Public ideas


Cities or the bush?

Parramatta early evening

There is an age-old but ever-changing tension between urban and non-urban regions. In Europe and the US that tension is manifest in electoral patterns: cities tend to be more progressive and liberal, but not necessarily “left” in the traditional sense, while rural regions are more conservative, and can provide refuges for the far right. In Australia that tension is also played out in electoral politics, most notably in the Liberal Party’s loss of support in our cities.

Another issue in Australia is the strange phenomenon of two-thirds of the population in a huge land mass being crowded in five large cities, with attendant problems of high housing prices and over-stressed infrastructure. For a long time there has been nearly political unity on the desirability of decentralization, but we never quite get there, even though communication technologies have weakened the tyranny of distance.

Two articles may prod policymakers to think a little more about spatial policy.

The journal Social Europe records a conversation with urban geographer Ash Amin, of Cambridge University (UK), titled Global cities: crucibles of innovation, the first of a series on global cities. For the most part his views, extolling the benefits of urbanization, are in line with those of most urbanists, but he makes the important point that simply crowding a lot of people together in one space does not guarantee that these benefits will be realized. He writes:

If this [urbanization] takes place in an environment of shared urban commons, where there are no wars over access to the means of flourishing—well-kitted out public space, liveable neighbourhoods, various infrastructures of education, credit and connectivity—then this civility of indifference to difference offers the possibility of plural and diffuse forms of innovation.

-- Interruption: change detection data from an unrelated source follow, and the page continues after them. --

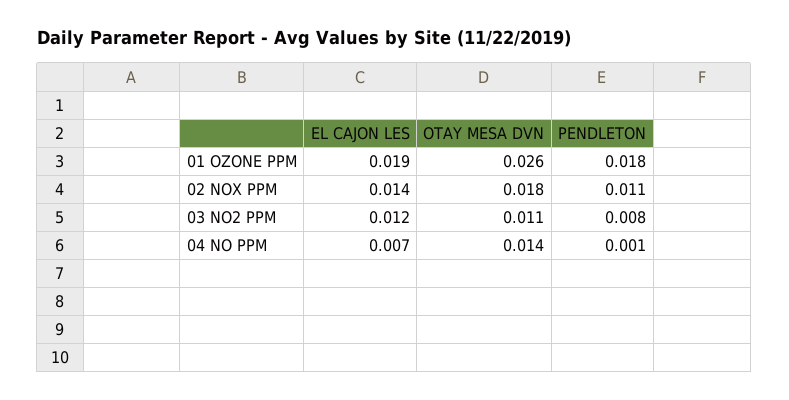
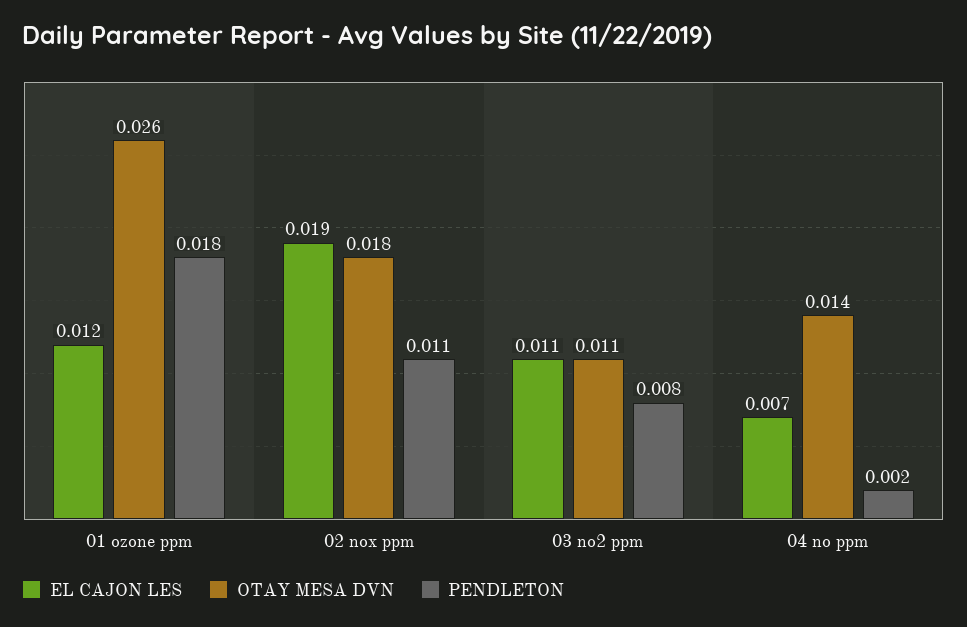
  {
    "EL CAJON LES": {
-     "01 OZONE PPM": 0.019,
+     "01 OZONE PPM": 0.012,
-     "02 NOX PPM": 0.014,
+     "02 NOX PPM": 0.019,
-     "03 NO2 PPM": 0.012,
+     "03 NO2 PPM": 0.011,
      "04 NO PPM": 0.007
    },
    "OTAY MESA DVN": {
      "01 OZONE PPM": 0.026,
      "02 NOX PPM": 0.018,
      "03 NO2 PPM": 0.011,
      "04 NO PPM": 0.014
    },
    "PENDLETON": {
      "01 OZONE PPM": 0.018,
      "02 NOX PPM": 0.011,
      "03 NO2 PPM": 0.008,
-     "04 NO PPM": 0.001
+     "04 NO PPM": 0.002
    }
  }

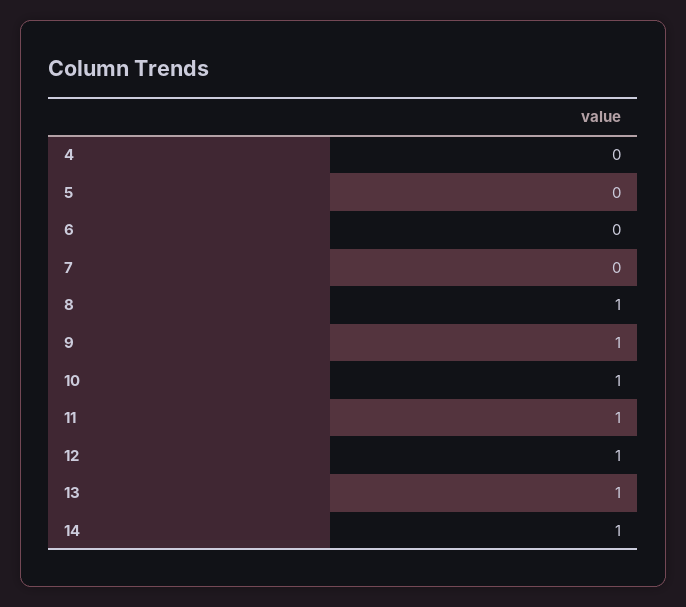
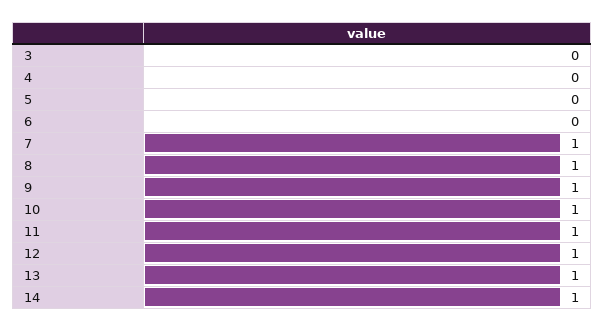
  {
    "4": 0,
    "5": 0,
    "6": 0,
-   "7": 0,
+   "7": 1,
    "8": 1,
    "9": 1,
    "10": 1,
    "11": 1,
    "12": 1,
    "13": 1,
-   "14": 1
+   "14": 1,
+   "3": 0
  }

From the perspective of non-urban regions there is a Conversation article by Saleena Ham of the University of Queensland: Why do small rural communities often shun newcomers, even when they need them? We generally regard social solidarity in a small community as a positive quality, but it can manifest as a rejection of the outsider:

The locals undermine, censure and attack, in overt or subtle ways, newcomers who are seeking to belong and contribute until they become disillusioned or just withdraw. Businesses fail and people leave. The small community stays the same, familiar and declining, and the locals are happy because they were proved right about the newcomers.

That’s a dismal perspective, and it certainly doesn’t describe all rural communities. For example Biloela in rural Queensland, has been in the news over recent years because it has been so welcoming to the Murugappan family, and there are many stories of other country towns welcoming refugees. But perhaps we miss the other communities – the ones we drive through as quickly as possible because we don’t like their vibes.


How “Christians” give Christianity a bad name

In a post on Easter Monday Ross Gittins wrote In politics and the economy, Christianity is increasingly suspect.

It’s a reminder to people of all religious conviction, or of no religious conviction, that the political stances of those who profess to hold and defend “Christian” values are often at variance with the generous and inclusive concept of Christianity held by many, including Gittins himself, who don’t mount the bully pulpit to condemn people’s personal behaviour.